- Action item -
For this exercise, reproduce the entries below exactly, but only from the line containing "TOVÁBB OLVASOM" through the line containing "ezüst színű milánói", both included.

*** Opening of Given records ***

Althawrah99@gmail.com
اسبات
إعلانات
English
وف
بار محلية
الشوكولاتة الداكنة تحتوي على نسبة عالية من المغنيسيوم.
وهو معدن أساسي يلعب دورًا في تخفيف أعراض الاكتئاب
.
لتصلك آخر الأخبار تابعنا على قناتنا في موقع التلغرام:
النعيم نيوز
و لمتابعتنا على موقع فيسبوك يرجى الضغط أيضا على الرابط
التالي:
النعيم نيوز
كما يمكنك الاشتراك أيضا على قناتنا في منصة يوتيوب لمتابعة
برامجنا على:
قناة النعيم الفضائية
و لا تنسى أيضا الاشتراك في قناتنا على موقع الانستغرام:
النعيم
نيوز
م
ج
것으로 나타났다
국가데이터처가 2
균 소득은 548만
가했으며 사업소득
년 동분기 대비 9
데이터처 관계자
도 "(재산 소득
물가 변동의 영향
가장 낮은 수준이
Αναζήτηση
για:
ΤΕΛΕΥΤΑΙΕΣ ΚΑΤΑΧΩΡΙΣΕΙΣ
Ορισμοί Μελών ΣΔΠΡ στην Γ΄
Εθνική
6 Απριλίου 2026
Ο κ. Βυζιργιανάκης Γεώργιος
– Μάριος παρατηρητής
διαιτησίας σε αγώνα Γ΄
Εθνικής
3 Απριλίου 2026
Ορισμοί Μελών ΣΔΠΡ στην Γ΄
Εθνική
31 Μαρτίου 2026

*** Close of Given records ***
*** Opening of Given records ***

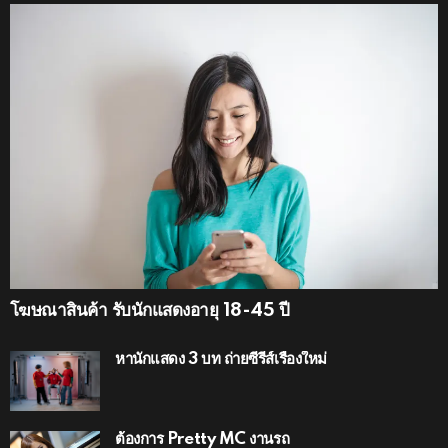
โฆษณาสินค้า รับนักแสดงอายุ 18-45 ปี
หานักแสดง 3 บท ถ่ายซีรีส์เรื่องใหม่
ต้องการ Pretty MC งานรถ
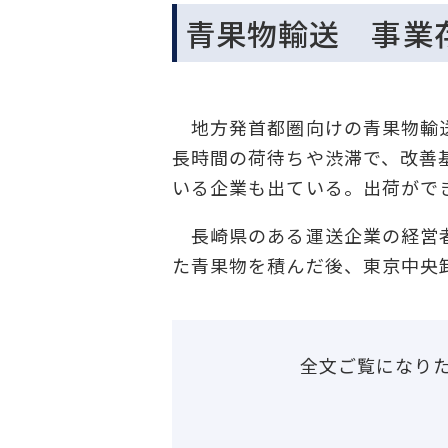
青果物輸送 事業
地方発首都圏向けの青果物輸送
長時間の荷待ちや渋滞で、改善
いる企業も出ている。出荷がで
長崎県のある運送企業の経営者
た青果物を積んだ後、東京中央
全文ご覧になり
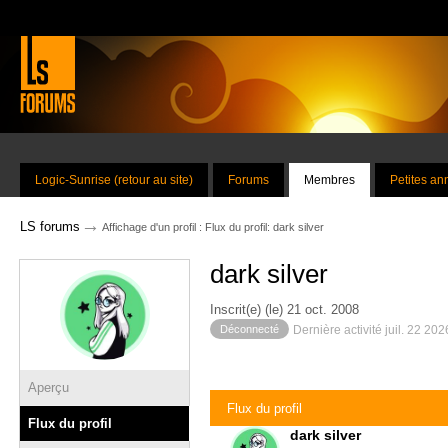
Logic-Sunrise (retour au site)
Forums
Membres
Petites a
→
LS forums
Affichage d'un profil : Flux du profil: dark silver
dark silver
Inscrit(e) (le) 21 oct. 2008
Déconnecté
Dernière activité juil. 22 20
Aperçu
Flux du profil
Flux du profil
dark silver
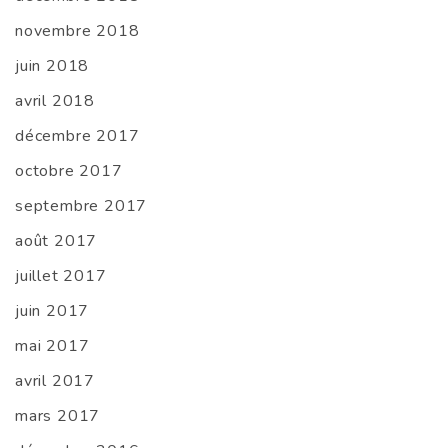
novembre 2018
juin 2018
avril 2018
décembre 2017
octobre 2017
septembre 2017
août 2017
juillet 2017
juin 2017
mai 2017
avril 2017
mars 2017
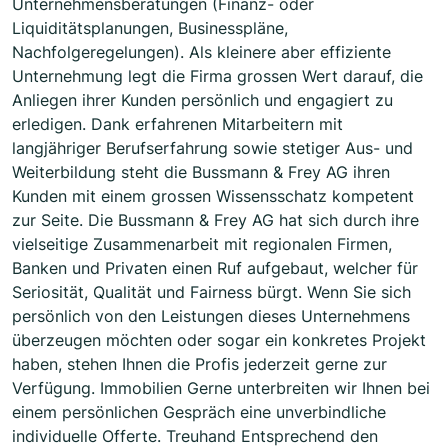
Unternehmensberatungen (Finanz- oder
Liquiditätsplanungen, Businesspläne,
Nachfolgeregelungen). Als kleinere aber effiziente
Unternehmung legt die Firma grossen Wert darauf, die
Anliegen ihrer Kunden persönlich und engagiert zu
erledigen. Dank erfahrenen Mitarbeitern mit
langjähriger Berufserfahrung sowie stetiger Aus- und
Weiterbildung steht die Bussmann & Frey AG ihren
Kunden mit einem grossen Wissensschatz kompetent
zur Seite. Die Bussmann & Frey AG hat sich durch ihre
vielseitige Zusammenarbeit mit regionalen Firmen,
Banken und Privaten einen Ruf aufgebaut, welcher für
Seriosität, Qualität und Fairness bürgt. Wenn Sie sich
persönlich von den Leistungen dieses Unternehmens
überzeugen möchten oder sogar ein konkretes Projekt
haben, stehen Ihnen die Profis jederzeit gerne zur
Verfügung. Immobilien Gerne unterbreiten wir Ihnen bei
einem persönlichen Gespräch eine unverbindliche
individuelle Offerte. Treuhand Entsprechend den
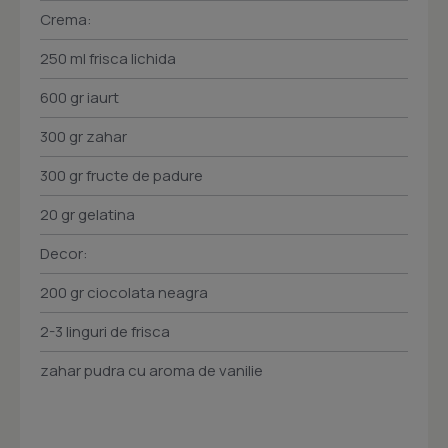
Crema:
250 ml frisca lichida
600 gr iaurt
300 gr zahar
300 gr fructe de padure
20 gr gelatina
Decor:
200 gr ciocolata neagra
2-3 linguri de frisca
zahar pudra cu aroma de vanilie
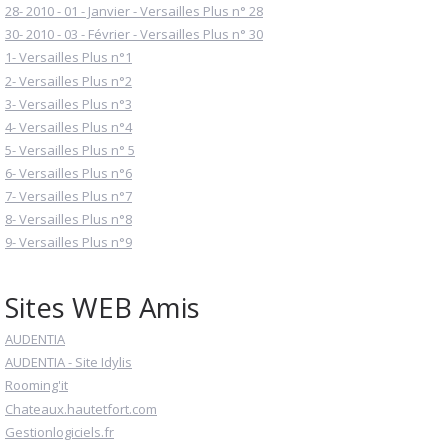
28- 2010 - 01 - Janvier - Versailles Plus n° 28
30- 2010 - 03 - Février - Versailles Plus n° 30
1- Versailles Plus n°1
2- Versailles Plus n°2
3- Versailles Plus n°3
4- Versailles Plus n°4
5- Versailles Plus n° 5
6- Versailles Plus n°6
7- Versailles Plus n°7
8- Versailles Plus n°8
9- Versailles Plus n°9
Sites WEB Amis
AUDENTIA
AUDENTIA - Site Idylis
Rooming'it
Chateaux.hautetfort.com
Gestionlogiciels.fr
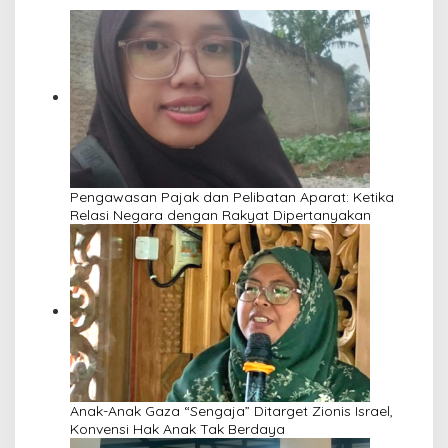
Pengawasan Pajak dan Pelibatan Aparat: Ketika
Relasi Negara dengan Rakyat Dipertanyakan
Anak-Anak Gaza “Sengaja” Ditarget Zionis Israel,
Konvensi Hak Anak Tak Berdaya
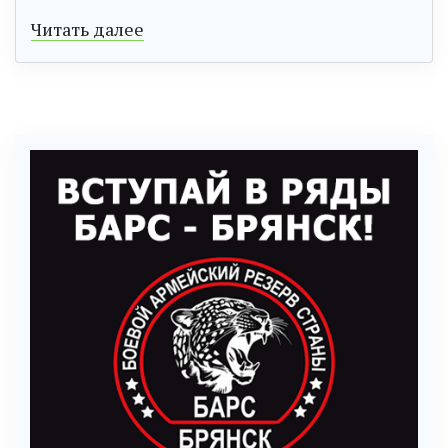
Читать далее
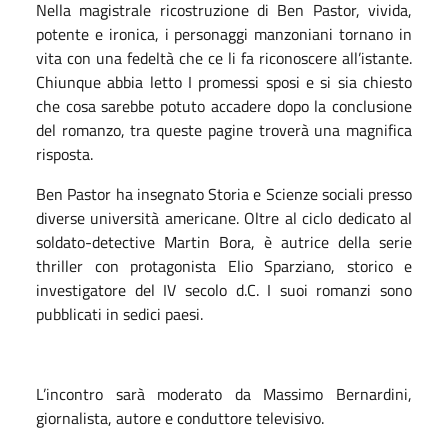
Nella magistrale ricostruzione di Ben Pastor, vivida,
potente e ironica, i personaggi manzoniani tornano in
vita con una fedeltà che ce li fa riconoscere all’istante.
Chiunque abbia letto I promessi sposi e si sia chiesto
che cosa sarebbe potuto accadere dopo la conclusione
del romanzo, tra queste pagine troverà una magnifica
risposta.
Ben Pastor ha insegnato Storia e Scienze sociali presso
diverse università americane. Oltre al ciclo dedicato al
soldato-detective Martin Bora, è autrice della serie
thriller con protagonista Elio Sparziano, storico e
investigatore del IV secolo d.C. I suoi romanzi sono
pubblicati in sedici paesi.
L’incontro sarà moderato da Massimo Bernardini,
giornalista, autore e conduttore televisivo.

*** Close of Given records ***
*** Opening of Given records ***

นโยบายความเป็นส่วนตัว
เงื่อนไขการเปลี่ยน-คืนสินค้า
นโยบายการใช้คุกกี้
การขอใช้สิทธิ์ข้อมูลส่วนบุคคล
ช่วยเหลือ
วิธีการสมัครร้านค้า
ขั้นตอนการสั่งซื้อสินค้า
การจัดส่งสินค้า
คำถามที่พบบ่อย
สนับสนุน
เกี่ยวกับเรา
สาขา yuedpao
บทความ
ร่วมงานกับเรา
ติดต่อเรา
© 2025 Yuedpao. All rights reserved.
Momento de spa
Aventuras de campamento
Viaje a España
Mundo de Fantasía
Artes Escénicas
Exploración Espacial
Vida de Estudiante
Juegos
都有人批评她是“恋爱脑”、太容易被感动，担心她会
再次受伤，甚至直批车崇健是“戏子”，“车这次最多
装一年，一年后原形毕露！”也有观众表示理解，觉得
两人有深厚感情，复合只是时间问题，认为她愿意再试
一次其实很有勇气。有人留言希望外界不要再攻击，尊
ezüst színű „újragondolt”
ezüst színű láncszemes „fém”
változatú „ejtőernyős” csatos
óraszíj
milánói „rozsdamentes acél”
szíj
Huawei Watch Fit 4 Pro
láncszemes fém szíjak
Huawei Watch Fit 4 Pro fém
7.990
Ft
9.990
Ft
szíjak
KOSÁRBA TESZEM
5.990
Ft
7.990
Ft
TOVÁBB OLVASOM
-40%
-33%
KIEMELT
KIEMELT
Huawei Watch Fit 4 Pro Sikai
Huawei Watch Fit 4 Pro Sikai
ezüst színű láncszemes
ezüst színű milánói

*** Close of Given records ***

- Result for this task -
TOVÁBB OLVASOM
-40%
-33%
KIEMELT
KIEMELT
Huawei Watch Fit 4 Pro Sikai
Huawei Watch Fit 4 Pro Sikai
ezüst színű láncszemes
ezüst színű milánói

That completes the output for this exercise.